Screen Memory or Multidirectional Memory? The Holocaust and the Brazilian Military Dictatorship in The German Brother
DOI:
https://doi.org/10.46991/hpt.2025.1.05Keywords:
Holocaust, Brazilian Military Dictatorship, Screen Memory, Multidirectional MemoryAbstract
This article examines how Holocaust memory enters into productive interplay with other historical and cultural memories, focusing specifically on its relationship to representations of the Brazilian military dictatorship (1964–1985) in Chico Buarque’s novel The German Brother (2014). I argue that the novel mobilizes Holocaust memory not merely as a distant historical reference but as a framework through which Brazil’s unresolved dictatorial past can be narrated and confronted.

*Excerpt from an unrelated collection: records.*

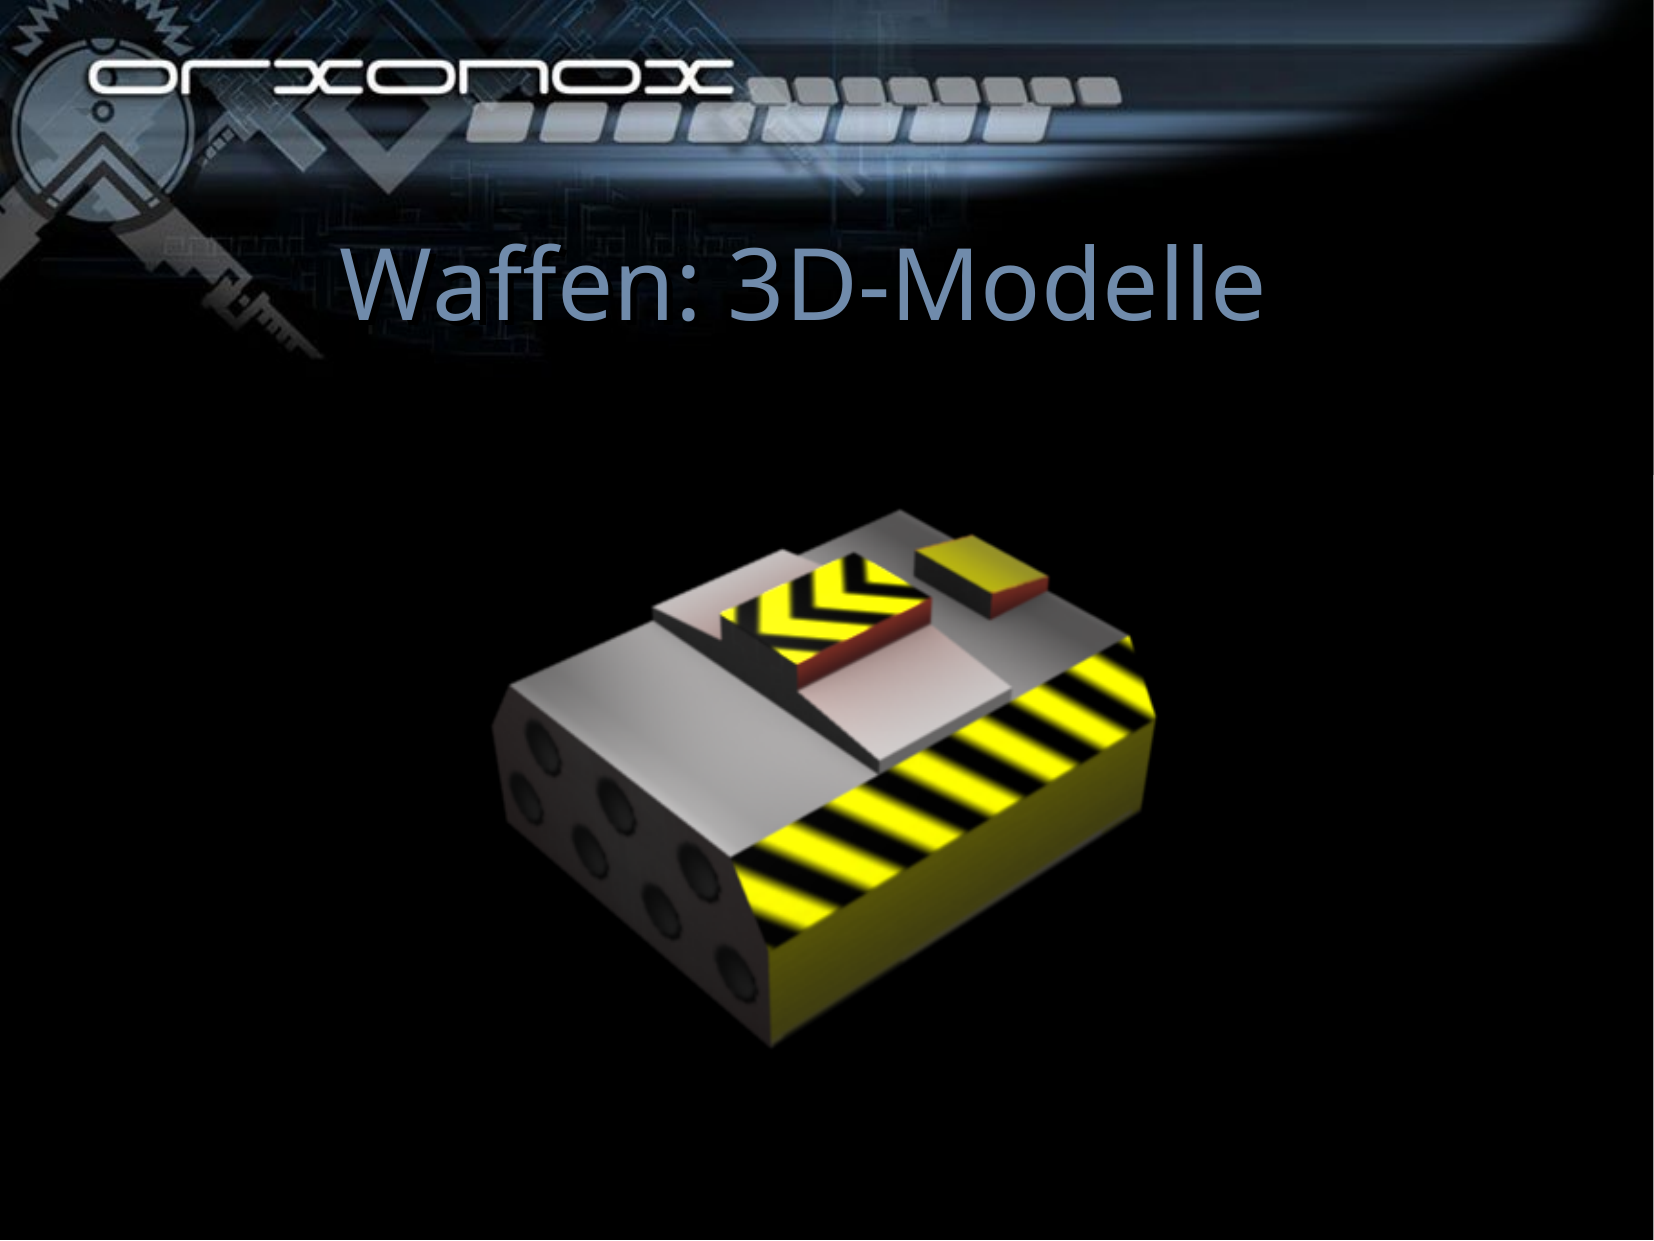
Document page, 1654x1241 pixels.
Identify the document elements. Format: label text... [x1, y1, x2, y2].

text_box Waffen: 3D-Modelle [324, 205, 1366, 337]
picture [456, 477, 1198, 1078]
picture [0, 0, 1654, 475]
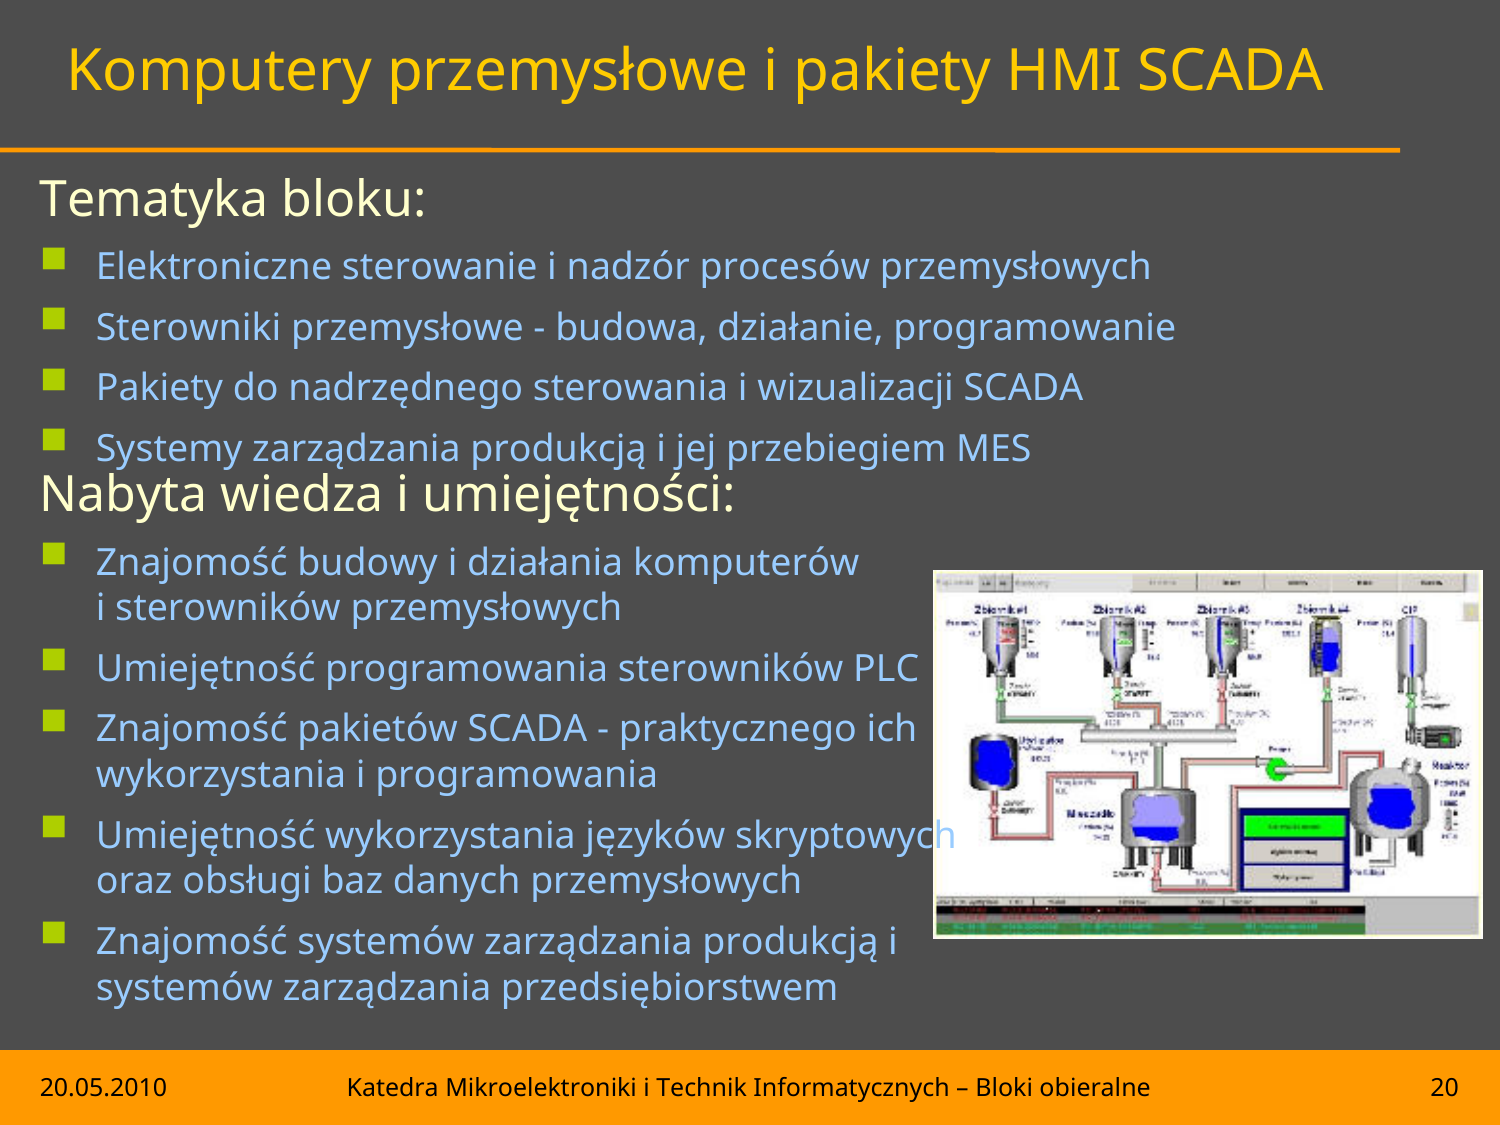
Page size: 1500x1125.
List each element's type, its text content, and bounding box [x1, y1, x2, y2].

list Nabyta wiedza i umiejętności: Znajomość budowy i działania komputerów i sterowników przemysłowych Umiejętność programowania sterowników PLC Znajomość pakietów SCADA - praktycznego ich wykorzystania i programowania Umiejętność wykorzystania języków skryptowych oraz obsługi baz danych przemysłowych Znajomość systemów zarządzania produkcją i systemów zarządzania przedsiębiorstwem [24, 454, 975, 1051]
list Tematyka bloku: Elektroniczne sterowanie i nadzór procesów przemysłowych Sterowniki przemysłowe - budowa, działanie, programowanie Pakiety do nadrzędnego sterowania i wizualizacji SCADA Systemy zarządzania produkcją i jej przebiegiem MES [24, 159, 1477, 512]
title Komputery przemysłowe i pakiety HMI SCADA [52, 10, 1469, 126]
picture [975, 570, 1483, 939]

To illuminate this dynamic, the article brings together Sigmund Freud’s concept of screen memory and Michael Rothberg’s theory of multidirectional memory. While screen memory is often understood as a mechanism that obscures access to repressed experiences, I propose that it can also function as an enabling structure that opens pathways to engage difficult or silenced histories through mediated or displaced representations. This does not imply a harmonious relationship between memories; rather, it acknowledges ongoing political disputes and tensions in the field of remembrance. Drawing on multidirectional memory, I explore how such displacement may not only produce competition for space among traumatic pasts but may also generate new, overlapping interpretive possibilities. The article unfolds across three interconnected sections. First, I define screen memory and analyze its relevance for understanding the often indirect and fragmentary nature of Holocaust representations. Second, I consider the theoretical convergences between screen memory and multidirectional memory, showing how both concepts challenge linear or hierarchical models of historical remembrance. Finally, I demonstrate how the novel deploys Holocaust memory as a metaphorical and narrative tool for grappling with the dictatorship’s legacy of state violence, institutionalized torture, and persistent national memory disputes within Brazil’s contested historical landscape.